|  07-09-2017, 09:11 PM | #1 | 
| Wizard            Posts: 2,857 Karma: 22003124 Join Date: Aug 2014 Device: Kobo Forma, Kobo Sage, Kobo Libra 2 | 
				
				help with penelope OS X
			 
			
			I'm trying to convert a stardict to kobo dict, for what should be obvious reasons.  I've got penelope installed, I have marisa installed.  I have penelope 'working' in that I can type penelope and then a various command and it does something, i.e. penelope -h does generate a list of commands I can use. However when I try and convert a stardict to kobo i get Code: penelope -i /Users/Glitch/Downloads/MalazanDict.zip -j stardict -f en -t en -p kobo -o mk-it
[INFO] Reading input file(s)...
Traceback (most recent call last):
  File "/usr/local/bin/penelope", line 27, in <module>
    main()
  File "/usr/local/bin/penelope", line 23, in main
    package_main()
  File "/Library/Python/2.7/site-packages/penelope/__main__.py", line 84, in main
    dictionary = read_dictionary(arguments)
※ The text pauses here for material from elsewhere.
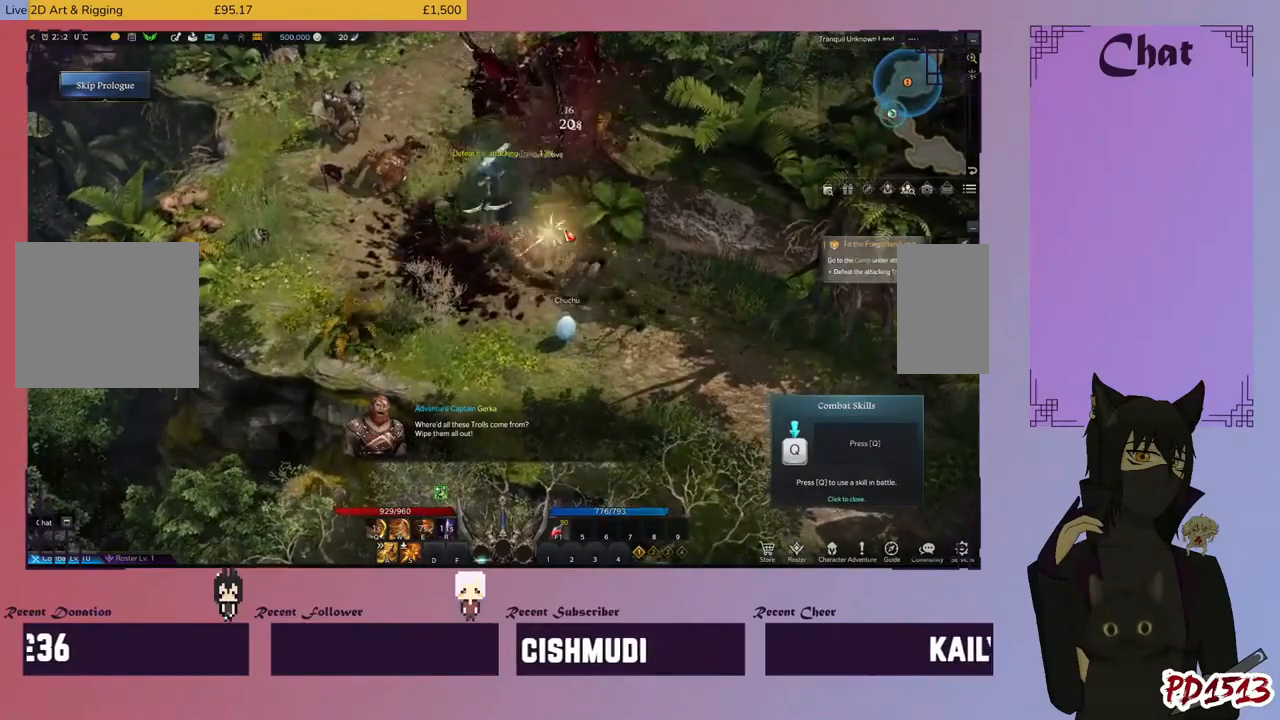
{"keys": [], "mouse": [], "events": [[67, "mouse_right", "down"], [167, "mouse_right", "up"]]}
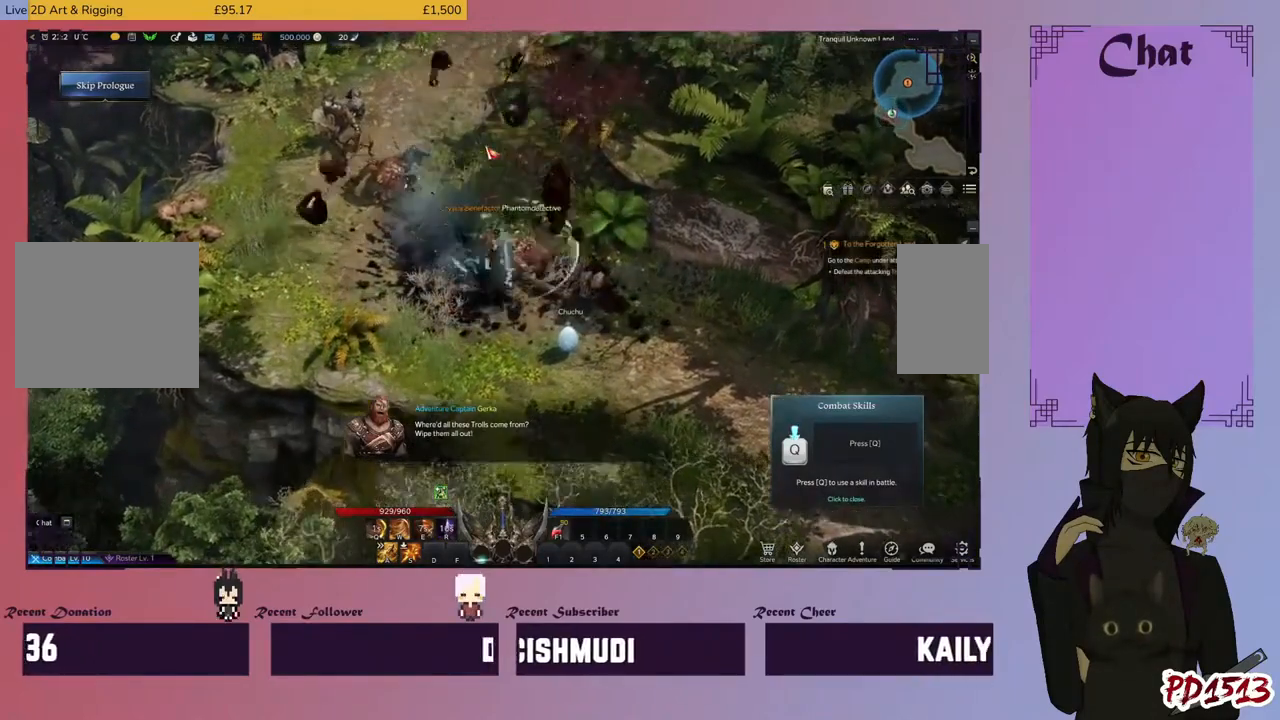
{"keys": [], "mouse": [], "events": []}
  File "/Library/Python/2.7/site-packages/penelope/dictionary.py", line 80, in read_dictionary
    return penelope.format_stardict.read(dictionary, args, input_file_paths)
  File "/Library/Python/2.7/site-packages/penelope/format_stardict.py", line 259, in read
    result = read_single_file(dictionary, args, input_file_path)
  File "/Library/Python/2.7/site-packages/penelope/format_stardict.py", line 187, in read_single_file
    ifo_dict = read_ifo(extracted_files["d.ifo"], has_syn, args)
  File "/Library/Python/2.7/site-packages/penelope/format_stardict.py", line 100, in read_ifo
    ifo_unicode = ifo_bytes.decode("utf-8")     # unicode, always utf-8 by spec
  File "/System/Library/Frameworks/Python.framework/Versions/2.7/lib/python2.7/encodings/utf_8.py", line 16, in decode
    return codecs.utf_8_decode(input, errors, True)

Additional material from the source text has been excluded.